#### Directive
Write out each record below exactly as it appears, with no pictures.

#### Page segmentation data
────────────────────

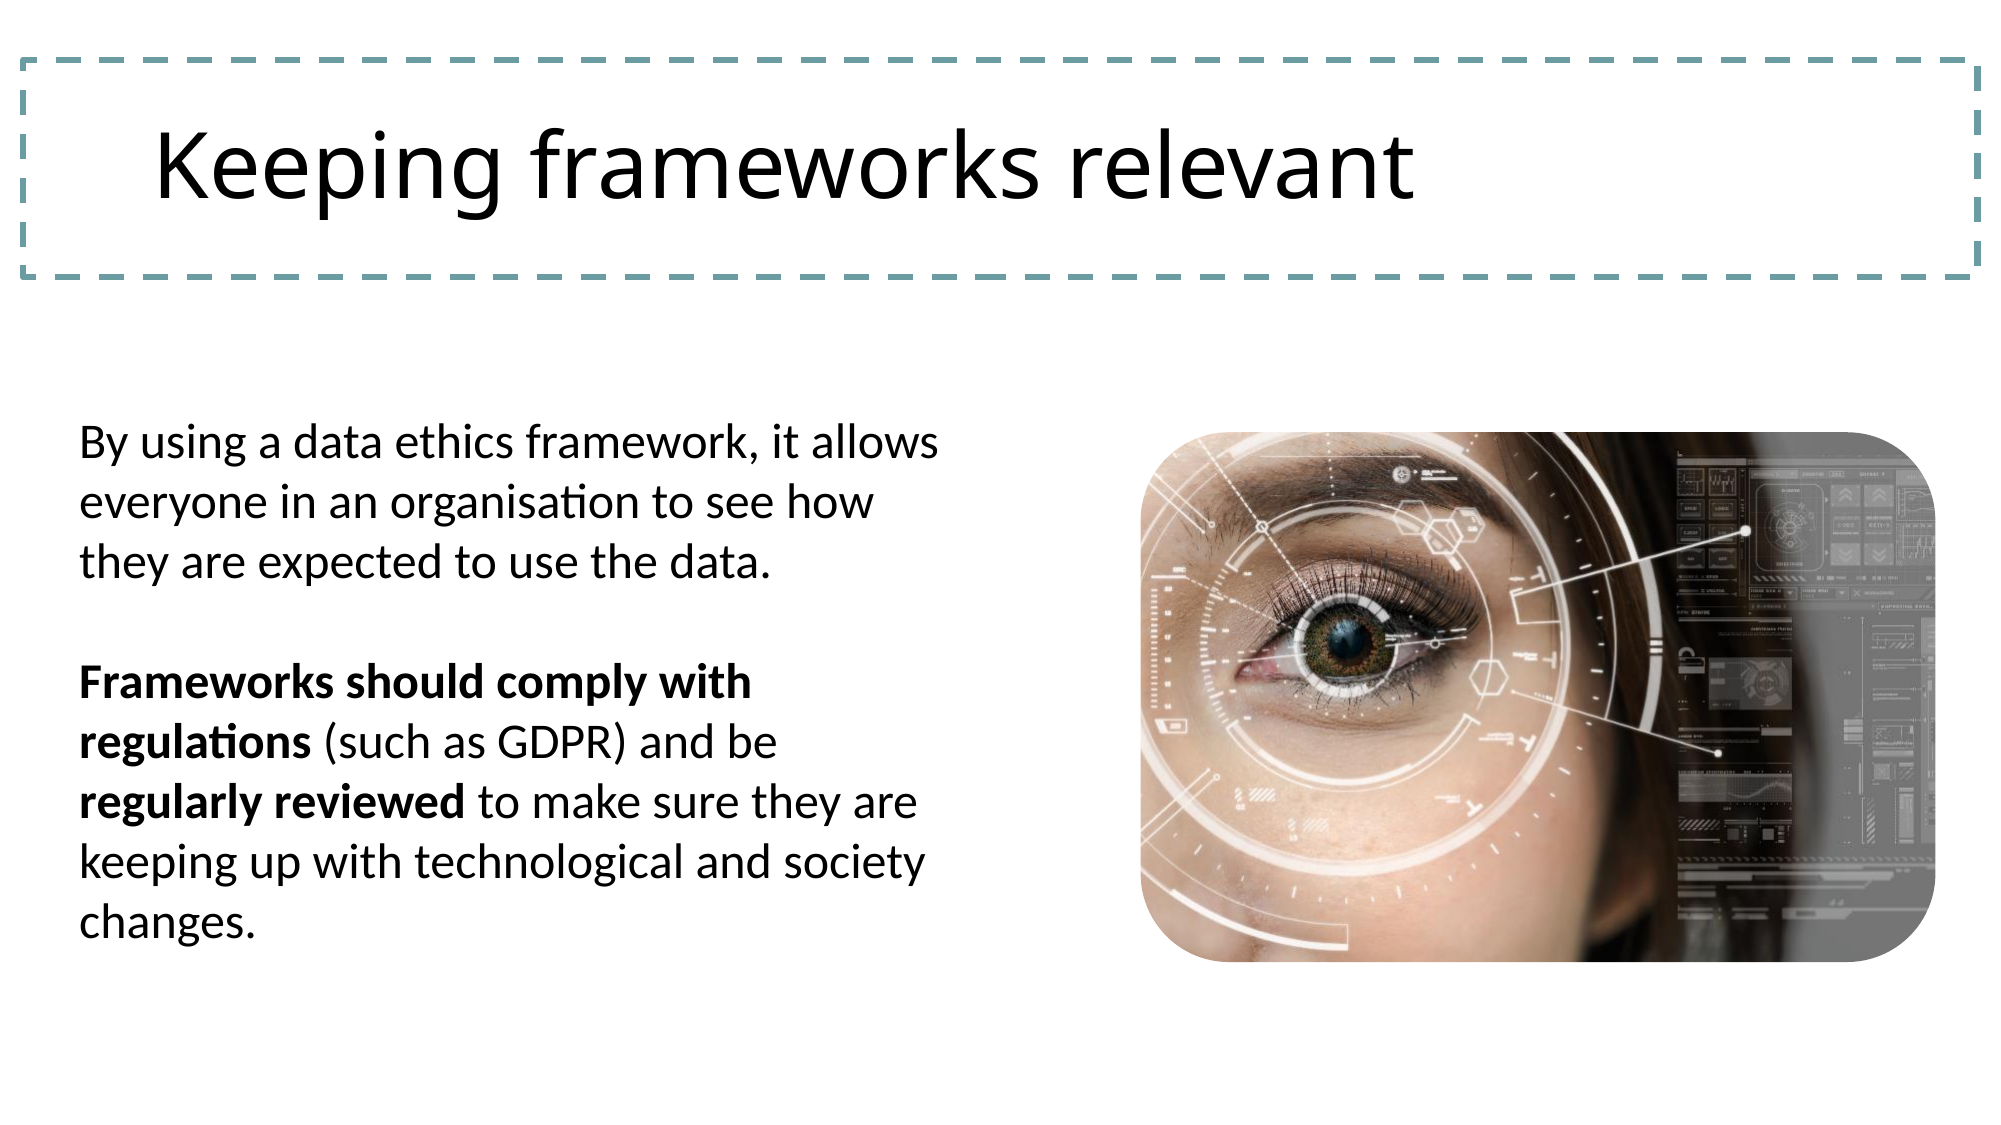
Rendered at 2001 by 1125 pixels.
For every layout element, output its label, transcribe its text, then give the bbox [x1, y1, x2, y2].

text_box By using a data ethics framework, it allows everyone in an organisation to see how they are expected to use the data. Frameworks should comply with regulations (such as GDPR) and be regularly reviewed to make sure they are keeping up with technological and society changes. [64, 401, 965, 957]
picture [1140, 432, 1936, 963]
title Keeping frameworks relevant [137, 59, 1863, 278]
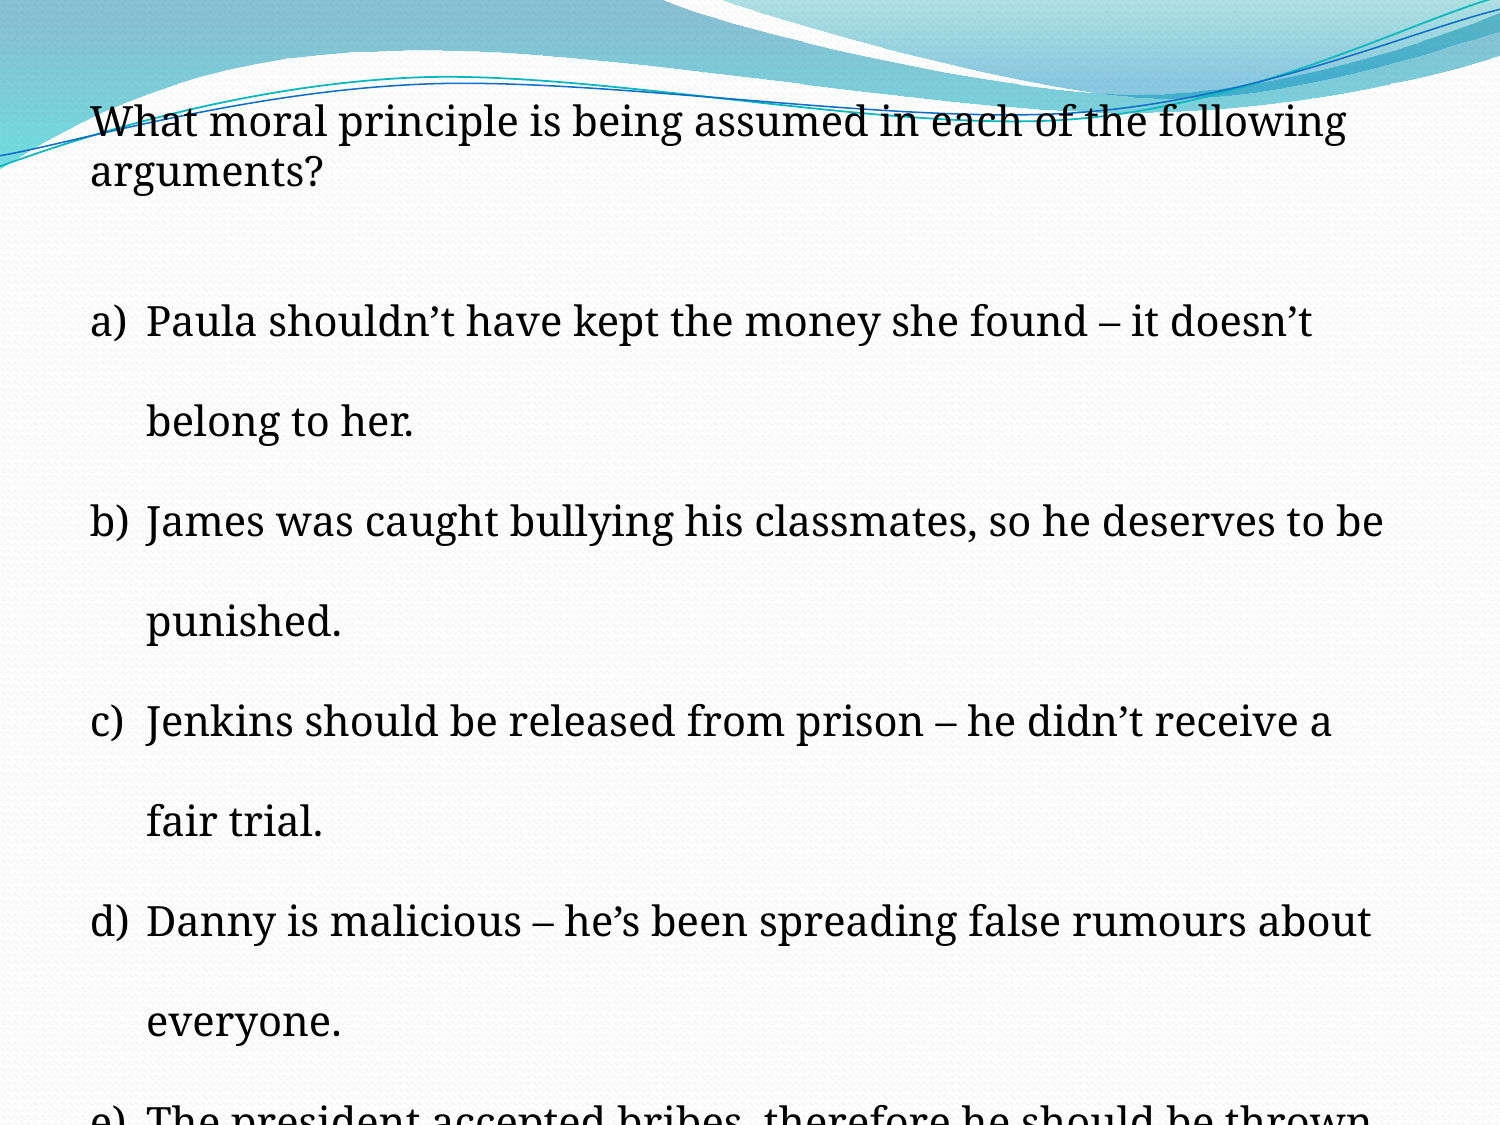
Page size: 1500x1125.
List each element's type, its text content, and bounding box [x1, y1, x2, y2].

text_box What moral principle is being assumed in each of the following arguments? Paula shouldn’t have kept the money she found – it doesn’t belong to her. James was caught bullying his classmates, so he deserves to be punished. Jenkins should be released from prison – he didn’t receive a fair trial. Danny is malicious – he’s been spreading false rumours about everyone. The president accepted bribes, therefore he should be thrown out of office. Simon shouldn’t have told that joke – it wasn’t funny, it was racist. [74, 87, 1425, 1125]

────────────────────

#### Answer to the exercise
Rendered at 2001 by 1125 pixels.
For every layout element, output its label, transcribe its text, then give the bbox [x1, y1, x2, y2].

text_box By using a data ethics framework, it allows everyone in an organisation to see how they are expected to use the data. Frameworks should comply with regulations (such as GDPR) and be regularly reviewed to make sure they are keeping up with technological and society changes. [64, 401, 965, 957]
picture [1140, 432, 1936, 963]
title Keeping frameworks relevant [137, 59, 1863, 278]
Page size: 1500x1125.
List each element's type, its text content, and bounding box [x1, y1, x2, y2].

text_box What moral principle is being assumed in each of the following arguments? Paula shouldn’t have kept the money she found – it doesn’t belong to her. James was caught bullying his classmates, so he deserves to be punished. Jenkins should be released from prison – he didn’t receive a fair trial. Danny is malicious – he’s been spreading false rumours about everyone. The president accepted bribes, therefore he should be thrown out of office. Simon shouldn’t have told that joke – it wasn’t funny, it was racist. [74, 87, 1425, 1125]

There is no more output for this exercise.